Text:

## Start

Bugger off, Herr Hitler, get lost Erdogan (the Donald has given you everything you wanted), it's time for the onion muncher to return to centre stage … 

Oh how the pond has missed him, and yet how loyal the pond is … why even Polonius's distracting prattle about pedophiles in the ABC (remember, there are none in the Catholic church) and the craven Craven mooning over Banjo must wait its turn ...


The pond almost burst spontaneously into tears, rather like the spontaneous combustion celebrated by Dickens. 

To quote Tennyson, to reveal the Victorian at the heart of the man! And yet hadn't the Pope just anointed as a Saint a man who had a deep lifelong relationship with another man, and a Victorian at that? 

Even worse, some of the reptile readership took a view ...


Steady Roy, you tell him Melanie, put Roy in his place. 

We need someone with more substance, someone with a little more relevance, someone who can talk with deep affection of the trickle down effect, and freedoms broadening, from mighty kings and grand knights and dames, to the lowly peasants who each week pay to read the reptile royalty ...

## End

(Saved data entries)
## Start

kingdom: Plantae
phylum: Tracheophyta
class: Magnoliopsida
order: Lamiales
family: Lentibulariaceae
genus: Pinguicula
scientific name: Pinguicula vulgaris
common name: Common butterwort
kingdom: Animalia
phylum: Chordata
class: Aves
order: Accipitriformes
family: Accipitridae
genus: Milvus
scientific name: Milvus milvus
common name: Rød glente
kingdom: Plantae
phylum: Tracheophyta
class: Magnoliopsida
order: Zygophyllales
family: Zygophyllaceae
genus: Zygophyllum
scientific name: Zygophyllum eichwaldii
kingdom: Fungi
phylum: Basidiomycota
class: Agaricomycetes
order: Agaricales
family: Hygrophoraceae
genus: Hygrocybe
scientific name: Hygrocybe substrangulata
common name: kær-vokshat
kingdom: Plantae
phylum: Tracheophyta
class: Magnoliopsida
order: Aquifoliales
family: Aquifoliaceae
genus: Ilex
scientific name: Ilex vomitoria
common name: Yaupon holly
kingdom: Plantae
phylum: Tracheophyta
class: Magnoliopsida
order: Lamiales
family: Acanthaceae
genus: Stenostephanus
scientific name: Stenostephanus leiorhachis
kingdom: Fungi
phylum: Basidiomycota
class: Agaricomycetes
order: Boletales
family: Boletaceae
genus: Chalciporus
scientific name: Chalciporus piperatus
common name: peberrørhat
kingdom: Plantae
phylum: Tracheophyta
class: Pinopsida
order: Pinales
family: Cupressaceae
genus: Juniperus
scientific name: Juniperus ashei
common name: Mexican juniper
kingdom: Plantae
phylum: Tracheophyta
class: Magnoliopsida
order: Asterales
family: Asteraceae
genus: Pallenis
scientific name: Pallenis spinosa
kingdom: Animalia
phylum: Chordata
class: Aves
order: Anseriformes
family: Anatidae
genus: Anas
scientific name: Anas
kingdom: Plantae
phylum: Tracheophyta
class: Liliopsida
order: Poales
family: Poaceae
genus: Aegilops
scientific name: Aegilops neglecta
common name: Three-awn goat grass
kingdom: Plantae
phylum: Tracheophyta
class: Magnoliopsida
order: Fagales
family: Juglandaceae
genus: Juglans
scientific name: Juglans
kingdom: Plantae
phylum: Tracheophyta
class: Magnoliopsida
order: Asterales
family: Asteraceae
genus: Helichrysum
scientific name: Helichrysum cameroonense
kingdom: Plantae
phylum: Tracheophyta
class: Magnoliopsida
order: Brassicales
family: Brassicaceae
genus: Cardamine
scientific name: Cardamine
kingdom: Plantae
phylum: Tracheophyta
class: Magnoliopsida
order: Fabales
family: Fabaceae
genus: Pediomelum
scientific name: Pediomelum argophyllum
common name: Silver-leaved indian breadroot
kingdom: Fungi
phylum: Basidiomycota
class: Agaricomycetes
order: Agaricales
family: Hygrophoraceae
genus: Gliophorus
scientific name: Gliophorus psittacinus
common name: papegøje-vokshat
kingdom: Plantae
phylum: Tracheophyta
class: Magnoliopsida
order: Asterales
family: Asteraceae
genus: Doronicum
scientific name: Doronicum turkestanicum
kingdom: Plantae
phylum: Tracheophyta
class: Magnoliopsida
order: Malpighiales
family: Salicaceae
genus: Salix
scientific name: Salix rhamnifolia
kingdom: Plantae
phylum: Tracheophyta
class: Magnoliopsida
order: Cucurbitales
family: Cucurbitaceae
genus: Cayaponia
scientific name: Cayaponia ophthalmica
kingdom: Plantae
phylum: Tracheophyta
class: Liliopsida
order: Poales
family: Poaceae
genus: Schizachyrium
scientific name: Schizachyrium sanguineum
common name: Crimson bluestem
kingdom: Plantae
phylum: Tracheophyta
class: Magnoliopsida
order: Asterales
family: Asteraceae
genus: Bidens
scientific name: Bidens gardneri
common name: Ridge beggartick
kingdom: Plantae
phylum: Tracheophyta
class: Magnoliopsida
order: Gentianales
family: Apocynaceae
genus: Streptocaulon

## End

To-do list:
1. Answer these questions about the satirical piece:
(a) Whose account of spontaneous combustion is the pond's near-burst of tears compared to?
(b) Which poet does the pond quote "to reveal the Victorian at the heart of the man"?
(c) Who is urged to put Roy in his place?
2. Write the next few sentences of the satirical piece, picking up right after its last sentence in the same mocking voice.

Written responses:
1.
(a) Dickens
(b) Tennyson
(c) Melanie

2.
Yes, yes, it's wondrously fatuous stuff from a fop who spent his last years in parliament pursuing a small-minded vendetta, blood-clotted eyes seething with hate, but there you go, that's the onion muncher in a nutshell, and how the pond loves this form of nuttery …


"In my time"? Yes, there'll be a lot of that, the brooding and the narcissist attention to self … with others now playing all kinds of musical chairs from which the onion muncher has been excluded …


Too soon? Was it wrong for the pond to reach for an infallible Pope so early in the onion muncher proceedings?

Perhaps, but at least an infallible Pope avoids the pond starting a Saturday by reaching for a gin and tonic … slurring into the swill as we swig down memory lane ...


Ah yes, a crowned republic, there's that "Orwellian" rag again, and what a splendid jig it is … but now, having observed "In Howard's time", we come to that most splendid header, "Under Abbott" … which the pond hastily reminds stray readers, has nothing to do with untermensch ...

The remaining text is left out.